Activity:
Word for word, retype the lines from the one containing "WAON POINT利用規約" to the one containing "Brak aktualności." below, keeping both end lines and dropping the pictures.

<<<<

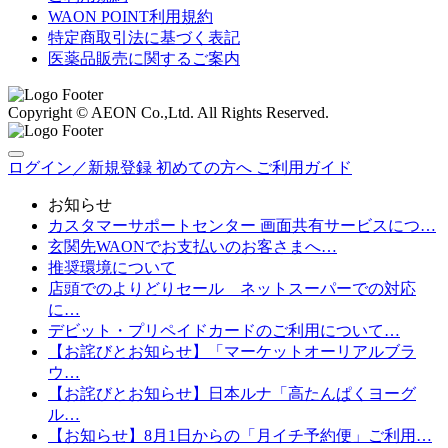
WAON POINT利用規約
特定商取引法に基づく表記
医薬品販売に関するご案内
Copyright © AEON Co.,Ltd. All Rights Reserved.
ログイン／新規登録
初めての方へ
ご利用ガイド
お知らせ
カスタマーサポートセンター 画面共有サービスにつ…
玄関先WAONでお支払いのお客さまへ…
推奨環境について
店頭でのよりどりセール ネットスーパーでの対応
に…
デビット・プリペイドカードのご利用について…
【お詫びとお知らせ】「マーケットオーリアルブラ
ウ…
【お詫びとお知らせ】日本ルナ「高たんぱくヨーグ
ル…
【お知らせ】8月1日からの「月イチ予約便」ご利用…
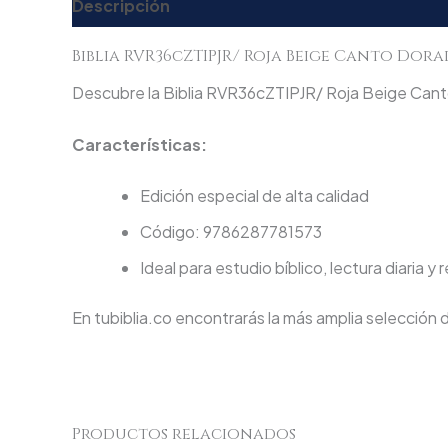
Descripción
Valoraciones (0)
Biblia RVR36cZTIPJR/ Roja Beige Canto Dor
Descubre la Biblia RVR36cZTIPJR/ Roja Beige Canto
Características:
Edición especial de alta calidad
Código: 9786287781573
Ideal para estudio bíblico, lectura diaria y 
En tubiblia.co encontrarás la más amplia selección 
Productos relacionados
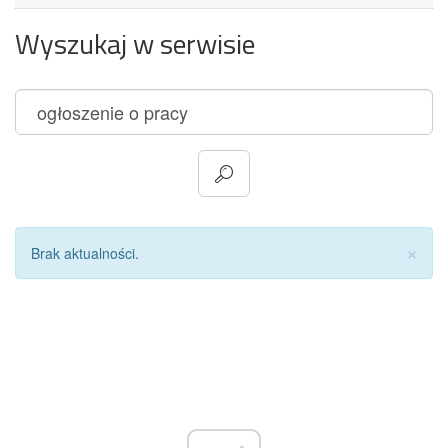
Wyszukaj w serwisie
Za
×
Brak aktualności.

>>>>
<<<<

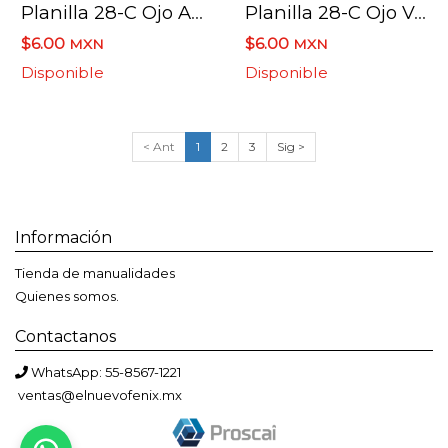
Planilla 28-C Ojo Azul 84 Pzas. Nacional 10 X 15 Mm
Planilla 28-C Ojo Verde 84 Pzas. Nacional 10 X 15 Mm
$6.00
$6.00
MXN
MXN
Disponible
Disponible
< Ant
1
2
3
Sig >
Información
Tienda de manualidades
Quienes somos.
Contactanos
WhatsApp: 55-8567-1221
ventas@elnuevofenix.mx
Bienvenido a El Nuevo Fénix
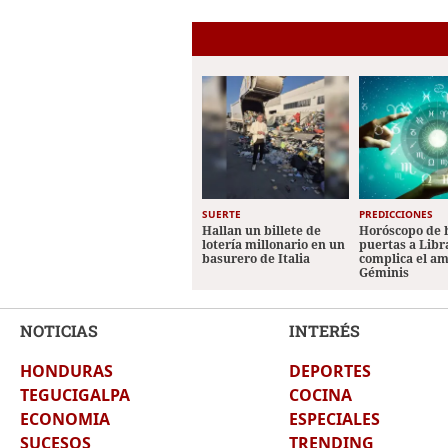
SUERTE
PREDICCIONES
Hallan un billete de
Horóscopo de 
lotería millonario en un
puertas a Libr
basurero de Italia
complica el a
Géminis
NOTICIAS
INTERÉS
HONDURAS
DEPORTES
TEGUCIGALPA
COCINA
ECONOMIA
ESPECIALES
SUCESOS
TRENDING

>>>>

Answer box:
WAON POINT利用規約
特定商取引法に基づく表記
医薬品販売に関するご案内
Copyright © AEON Co.,Ltd. All Rights Reserved.
ログイン／新規登録
初めての方へ
ご利用ガイド
お知らせ
カスタマーサポートセンター 画面共有サービスにつ…
玄関先WAONでお支払いのお客さまへ…
推奨環境について
店頭でのよりどりセール ネットスーパーでの対応
に…
デビット・プリペイドカードのご利用について…
【お詫びとお知らせ】「マーケットオーリアルブラ
ウ…
【お詫びとお知らせ】日本ルナ「高たんぱくヨーグ
ル…
【お知らせ】8月1日からの「月イチ予約便」ご利用…
Descripción
Valoraciones (0)
Biblia RVR36cZTIPJR/ Roja Beige Canto Dor
Descubre la Biblia RVR36cZTIPJR/ Roja Beige Canto
Características:
Edición especial de alta calidad
Código: 9786287781573
Ideal para estudio bíblico, lectura diaria y 
En tubiblia.co encontrarás la más amplia selección 
Productos relacionados
Wyszukaj w serwisie
Za
×
Brak aktualności.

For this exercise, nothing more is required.